Matilde experimentó por ello, según parece, una gran contrariedad, estimando que Enrique debía tener preferencia, puesto que había nacido des­pués del advenimiento del duque de Sajonia al trono de Germania. El privilegio de antigüedad de que disfrutó Otón, acentuó la tirantez existente entre los dos hermanos, por lo que fueron menester bastantes años para que la concordia se restableciera, gracias a los buenos oficios de su madre.

Otón dio a su hermano Enrique el ducado de Baviera. Bruno, en cambio, escogió la mejor parte: ya que, renunciando al mundo, se hizo sacerdote y gobernó la Iglesia de Colonia, desde el año 953 al 965.

Tranquila ya en cuanto al porvenir de sus hijos, la Santa no se ocupó en adelante sino en servir al Señor. La oración, el ayuno, la limosna fueron sus ocupaciones ordinarias; y, como los días no eran tan largos como sus anhelos, pasaba las noches en coloquios amorosos con el Esposo de su alma. Tenía costumbre de rezar el salterio entero antes del canto del gallo.

Sus primeras y últimas visitas eran para los pobres. Su corazón sentía con su vista vivísima alegría, porque los consideraba como hijos suyos; tratábalos con tierna intimidad y bastaba que ella se presentase para que en todos los corazones reinase la más perfecta alegría.

Gente mal intencionada declaró a Otón el Grande que su madre ocultaba tesoros y confiscaba las rentas de la corona para distribuirlas indiscretamente a una multitud de vagabundos y desconocidos.

Esto bastó para que el emperador la llamase a dar cuenta de los bienes de la corona que había administrado; la privó de sus propias rentas, quiso saber los donativos que le hacían, la hizo espiar de un modo indigno y hasta colocó guardias en los barrios que ella frecuentaba. Enrique, duque de Baviera, su hijo predilecto, ayudó a su hermano a alejarla de la corte. Todo lo sufrió ella sin la menor resistencia y, como alguien se permitiese un día hablar en forma desfavorable a sus dos perseguidores, le atajó di­ciendo: 

—Es para mí motivo de consuelo ver que mis hijos, antes en desacuerdo, empiezan a entenderse, aunque sea para perseguirme. Sí -añadía—, ¡ojalá pudiesen continuar de esa forma sin ofensa de Dios, pues tendría siquiera la satisfacción de verlos unidos!

Al dejar la corte para ir confinada a Engem (Westfalia), hubo de entre­gar a Otón toda su fortuna, incluso la dote que le dio su difunto esposo.
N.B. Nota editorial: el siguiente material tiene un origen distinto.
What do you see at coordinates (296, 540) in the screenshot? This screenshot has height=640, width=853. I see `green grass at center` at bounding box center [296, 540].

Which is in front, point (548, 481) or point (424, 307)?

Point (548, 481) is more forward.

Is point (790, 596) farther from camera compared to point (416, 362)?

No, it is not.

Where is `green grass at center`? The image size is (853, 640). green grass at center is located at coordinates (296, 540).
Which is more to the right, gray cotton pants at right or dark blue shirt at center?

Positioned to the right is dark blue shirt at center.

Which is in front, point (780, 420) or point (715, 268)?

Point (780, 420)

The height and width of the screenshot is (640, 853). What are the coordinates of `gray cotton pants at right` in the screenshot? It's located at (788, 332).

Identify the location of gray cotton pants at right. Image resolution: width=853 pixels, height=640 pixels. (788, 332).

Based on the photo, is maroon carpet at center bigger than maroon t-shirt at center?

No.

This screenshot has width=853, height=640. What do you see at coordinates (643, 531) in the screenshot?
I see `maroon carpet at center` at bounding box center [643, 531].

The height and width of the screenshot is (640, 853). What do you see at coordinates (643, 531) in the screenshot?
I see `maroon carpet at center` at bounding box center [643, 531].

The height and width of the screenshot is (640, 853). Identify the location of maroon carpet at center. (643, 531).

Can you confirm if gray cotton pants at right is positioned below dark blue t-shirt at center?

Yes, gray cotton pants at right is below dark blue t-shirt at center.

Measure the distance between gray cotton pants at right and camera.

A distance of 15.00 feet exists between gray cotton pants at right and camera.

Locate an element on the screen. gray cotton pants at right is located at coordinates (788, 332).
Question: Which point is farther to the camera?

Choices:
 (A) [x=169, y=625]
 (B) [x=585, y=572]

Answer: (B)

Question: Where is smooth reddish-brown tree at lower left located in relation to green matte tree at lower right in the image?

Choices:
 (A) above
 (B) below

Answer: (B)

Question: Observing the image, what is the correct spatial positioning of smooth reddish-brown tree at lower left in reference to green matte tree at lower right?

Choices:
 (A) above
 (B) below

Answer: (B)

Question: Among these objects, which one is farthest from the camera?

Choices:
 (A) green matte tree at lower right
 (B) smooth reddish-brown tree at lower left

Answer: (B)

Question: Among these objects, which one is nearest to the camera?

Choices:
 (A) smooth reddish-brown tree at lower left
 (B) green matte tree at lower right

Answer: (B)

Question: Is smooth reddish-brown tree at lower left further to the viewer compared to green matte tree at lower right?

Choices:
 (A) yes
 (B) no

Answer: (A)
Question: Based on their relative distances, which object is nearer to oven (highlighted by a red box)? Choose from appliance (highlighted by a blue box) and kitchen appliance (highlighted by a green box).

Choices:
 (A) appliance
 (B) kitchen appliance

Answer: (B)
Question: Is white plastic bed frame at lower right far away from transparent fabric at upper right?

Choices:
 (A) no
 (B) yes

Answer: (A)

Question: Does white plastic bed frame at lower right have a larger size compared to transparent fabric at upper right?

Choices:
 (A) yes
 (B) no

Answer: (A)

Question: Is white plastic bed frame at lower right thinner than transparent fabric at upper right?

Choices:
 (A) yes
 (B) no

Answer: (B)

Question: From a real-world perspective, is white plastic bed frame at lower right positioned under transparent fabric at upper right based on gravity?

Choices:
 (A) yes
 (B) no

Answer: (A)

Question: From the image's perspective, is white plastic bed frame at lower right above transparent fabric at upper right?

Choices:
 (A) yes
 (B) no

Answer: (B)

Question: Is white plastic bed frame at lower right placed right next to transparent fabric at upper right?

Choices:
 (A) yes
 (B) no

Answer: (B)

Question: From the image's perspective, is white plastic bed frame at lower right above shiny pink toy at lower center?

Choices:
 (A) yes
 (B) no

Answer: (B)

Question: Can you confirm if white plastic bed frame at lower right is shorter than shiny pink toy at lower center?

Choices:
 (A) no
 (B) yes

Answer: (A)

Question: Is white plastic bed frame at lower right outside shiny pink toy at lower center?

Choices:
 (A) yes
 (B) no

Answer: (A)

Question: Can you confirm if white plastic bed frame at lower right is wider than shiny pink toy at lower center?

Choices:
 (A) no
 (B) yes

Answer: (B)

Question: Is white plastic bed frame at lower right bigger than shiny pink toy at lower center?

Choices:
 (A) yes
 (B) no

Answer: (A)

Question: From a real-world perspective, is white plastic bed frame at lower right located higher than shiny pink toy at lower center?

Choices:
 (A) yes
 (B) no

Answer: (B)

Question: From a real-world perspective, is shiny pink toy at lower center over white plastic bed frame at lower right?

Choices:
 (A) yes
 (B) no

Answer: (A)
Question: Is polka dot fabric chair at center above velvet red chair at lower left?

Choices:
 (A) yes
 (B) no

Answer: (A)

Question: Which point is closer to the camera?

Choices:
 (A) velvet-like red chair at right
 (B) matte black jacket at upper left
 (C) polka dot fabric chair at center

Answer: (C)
Con todo, Dios tomó la defensa de su causa; Enrique se vio acometido de una enfermedad muy dañina, en la que muchos vieron el castigo de su in­gratitud; al propio tiempo sus Estados y los de su hermano, se veían des­garrados por continuas guerras intestinas y castigados con diversas plagas.

Los magnates dirigiéronse entonces a la emperatriz Edith, para que obtuviese de Otón reparación de su falta y levantase el destierro a su madre. Así lo hizo, en efecto: envió a Santa Matilde los primeros señores de la corte para declarar su arrepentimiento y suplicarla que volviese; al mismo tiempo le escribió una carta muy respetuosa pidiéndole humildemente perdón de su falta.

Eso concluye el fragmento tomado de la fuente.